By Stephen J. Pyne. Viking. 199 pp. $24.95

In the late 1850s, an army expedition exploring the Colorado River made the first recorded descent to the floor of the Grand Canyon. "The region is, of course, altogether valueless," Lieutenant Joseph Christmas Ives later wrote in Report upon the Colorado River of the West (1861). "It can be approached only from the south, and after entering it there is nothing to do but leave. Ours has been the first, and will doubtless be the last, party of whites to visit this profitless locality." By 1875, though, another explorer, Major John Wesley Powell, had called the view from the canyon’s rim "the most sublime spectacle on the earth." And in 1903, the site received the presidential seal of approval: Theodore Roosevelt told reporters gathered at a luxury hotel on the canyon’s South Rim that the view was one of the "great sights every American should see."

In this slender, lapidary account, the author considers how observers of different eras have perceived the Grand Canyon. Pyne, a historian at Arizona State University, makes a simple point: despite the geographical impediments to reaching and exploring the canyon, "the real question of access was mental." Some of the earliest Spanish explorers, for example, were able to comprehend the canyon’s features only by comparing them to the cathedrals of 16thcentury Seville. As Pyne explains, "There was hardly yet a cosmology suitable for interpreting a landscape as peculiar as the Canyon. The earth was believed to have commenced a few thousand years before. . . . Perspective had entered Spanish art only a handful of years [earlier, and] the conventions of modern landscape... were still a century in the future." Even the 19th-century artists who brought the American public its first pictures of the canyon didn’t quite get it—their early drawings, Pyne demonstrates, "show an almost fabulous lack of correlation to any [of the canyon’s] tangible features."

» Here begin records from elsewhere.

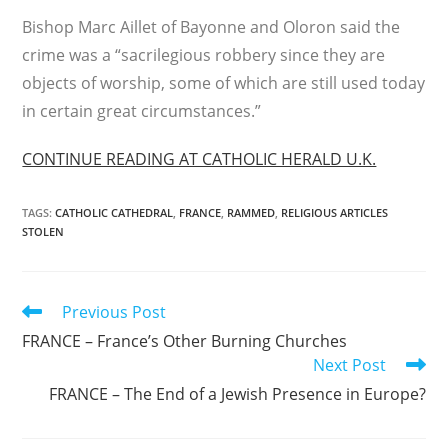
Bishop Marc Aillet of Bayonne and Oloron said the
crime was a “sacrilegious robbery since they are
objects of worship, some of which are still used today
in certain great circumstances.”
CONTINUE READING AT CATHOLIC HERALD U.K.
TAGS
:
CATHOLIC CATHEDRAL
,
FRANCE
,
RAMMED
,
RELIGIOUS ARTICLES
STOLEN
Read
Previous Post
more
FRANCE – France’s Other Burning Churches
articles
Next Post
FRANCE – The End of a Jewish Presence in Europe?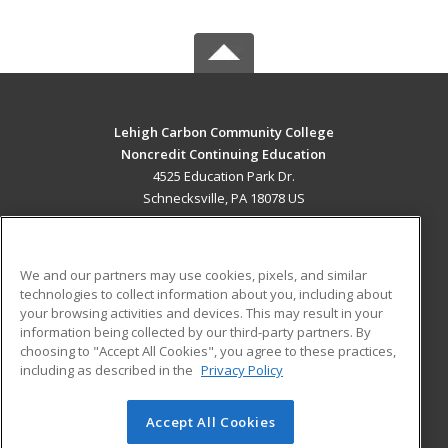
Lehigh Carbon Community College
Noncredit Continuing Education
4525 Education Park Dr.
Schnecksville, PA 18078 US
MAIN CONTENT
Career Training
We and our partners may use cookies, pixels, and similar
technologies to collect information about you, including about
ADDITIONAL RESOURCES
your browsing activities and devices. This may result in your
information being collected by our third-party partners. By
Military
Student Blog
choosing to "Accept All Cookies", you agree to these practices,
Financial Assistance
including as described in the
Privacy Policy
Help
Accept All Cookies
© 2026 ed2go, a division of Cengage Learning. All rights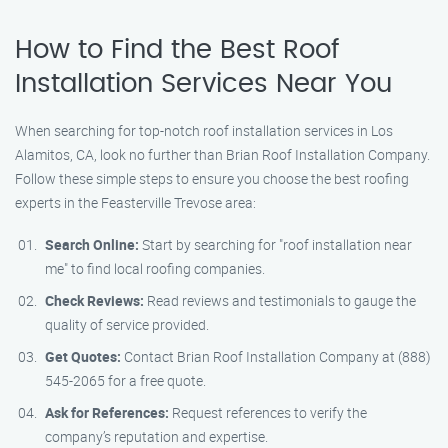
How to Find the Best Roof
Installation Services Near You
When searching for top-notch roof installation services in Los
Alamitos, CA, look no further than Brian Roof Installation Company.
Follow these simple steps to ensure you choose the best roofing
experts in the Feasterville Trevose area:
Search Online:
Start by searching for "roof installation near
me" to find local roofing companies.
Check Reviews:
Read reviews and testimonials to gauge the
quality of service provided.
Get Quotes:
Contact Brian Roof Installation Company at (888)
545-2065 for a free quote.
Ask for References:
Request references to verify the
company’s reputation and expertise.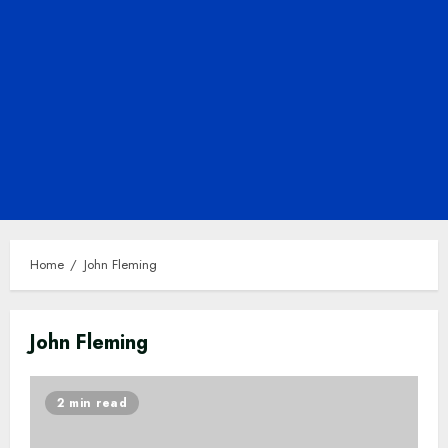
Home
John Fleming
John Fleming
2 min read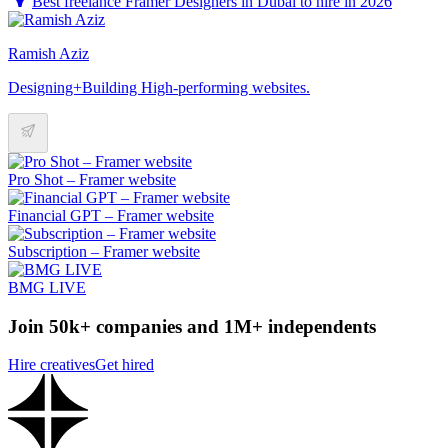
Best freelance Framer Designers in Dubai to hire in 2026
Ramish Aziz
Designing+Building High-performing websites.
Pro Shot – Framer website
Financial GPT – Framer website
Subscription – Framer website
BMG LIVE
Join 50k+ companies and 1M+ independents
Hire creatives
Get hired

How did perspectives change? For one thing, the great age of discovery in the American West coincided with a scientific revolution that invigorated the study of geology. "Between the late 18th century and the mid-20th," Pyne notes, "the known age of the earth increased a millionfold, from less than 6,000 years to more than

4.6 billion." In that context, the Grand Canyon suddenly appeared, quite literally, as a revelation, an opening up of the workings of natural history. "The Grand Canyon," Pyne writes, "symbolized earth history as nowhere else on the planet." Suddenly America had a historical monument, and it was a monument to the world’s history—older, grander, and more important than anything previously imagined.

Today, the Grand Canyon stands as a powerful symbol of unspoiled wilderness. We think we know the canyon, but in many ways we are probably still as blind as the early Spanish explorers. "The Canyon has something yet to say," Pyne concludes, "even if each visitor hears only the echo of his or her own voice."